(Extracted data entries)
--------------------
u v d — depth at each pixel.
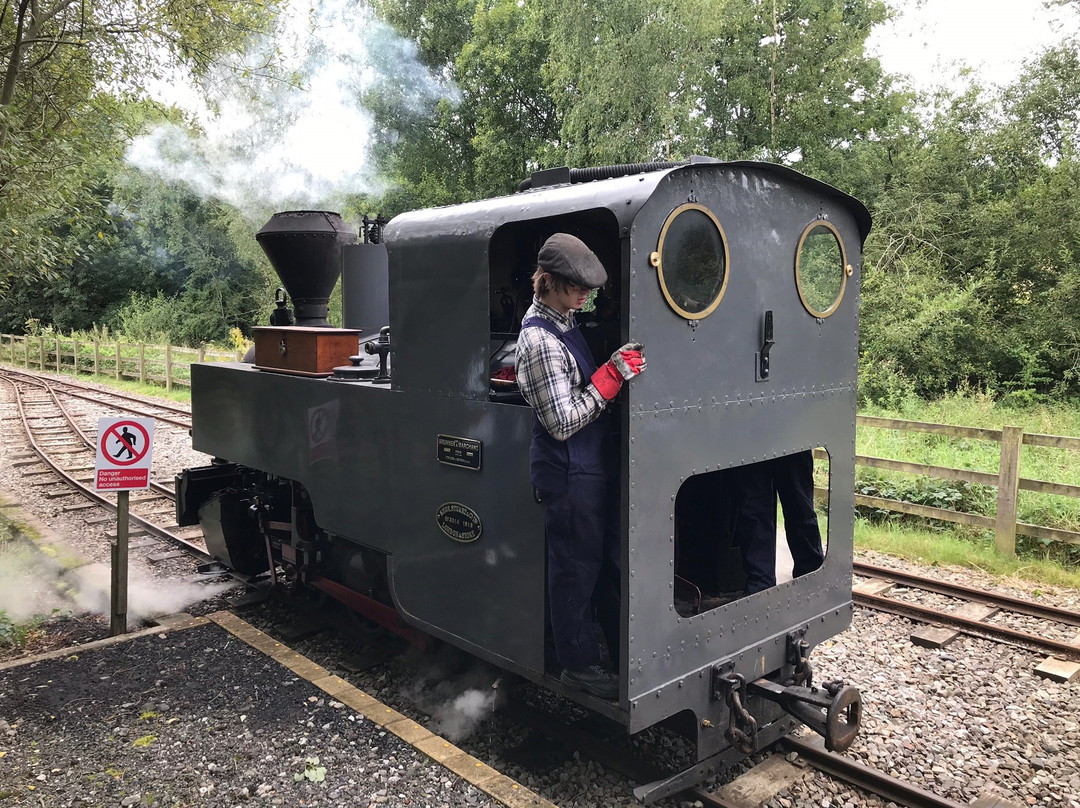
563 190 2.79
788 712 2.93
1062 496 6.59
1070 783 3.18
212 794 2.84
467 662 4.15
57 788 2.87
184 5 7.63
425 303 3.25
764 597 3.11
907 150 17.36
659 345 2.59
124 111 8.91
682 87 15.84
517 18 20.42
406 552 3.50
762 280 2.99
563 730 3.48
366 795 2.84
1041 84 15.09
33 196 6.29
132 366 21.77
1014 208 13.93
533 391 2.53
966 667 4.29
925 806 2.95
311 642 4.63
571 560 2.62
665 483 2.64
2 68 7.28
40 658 4.05
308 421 4.23
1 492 8.41
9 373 24.00
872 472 7.74
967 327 12.75
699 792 3.02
--------------------
_TASK DESCRIPTION_
Please retype the records above starting with the line that contains "563 190 2.79" and stopping after the last line, changing nothing.

_EXERCISE OUTPUT_
563 190 2.79
788 712 2.93
1062 496 6.59
1070 783 3.18
212 794 2.84
467 662 4.15
57 788 2.87
184 5 7.63
425 303 3.25
764 597 3.11
907 150 17.36
659 345 2.59
124 111 8.91
682 87 15.84
517 18 20.42
406 552 3.50
762 280 2.99
563 730 3.48
366 795 2.84
1041 84 15.09
33 196 6.29
132 366 21.77
1014 208 13.93
533 391 2.53
966 667 4.29
925 806 2.95
311 642 4.63
571 560 2.62
665 483 2.64
2 68 7.28
40 658 4.05
308 421 4.23
1 492 8.41
9 373 24.00
872 472 7.74
967 327 12.75
699 792 3.02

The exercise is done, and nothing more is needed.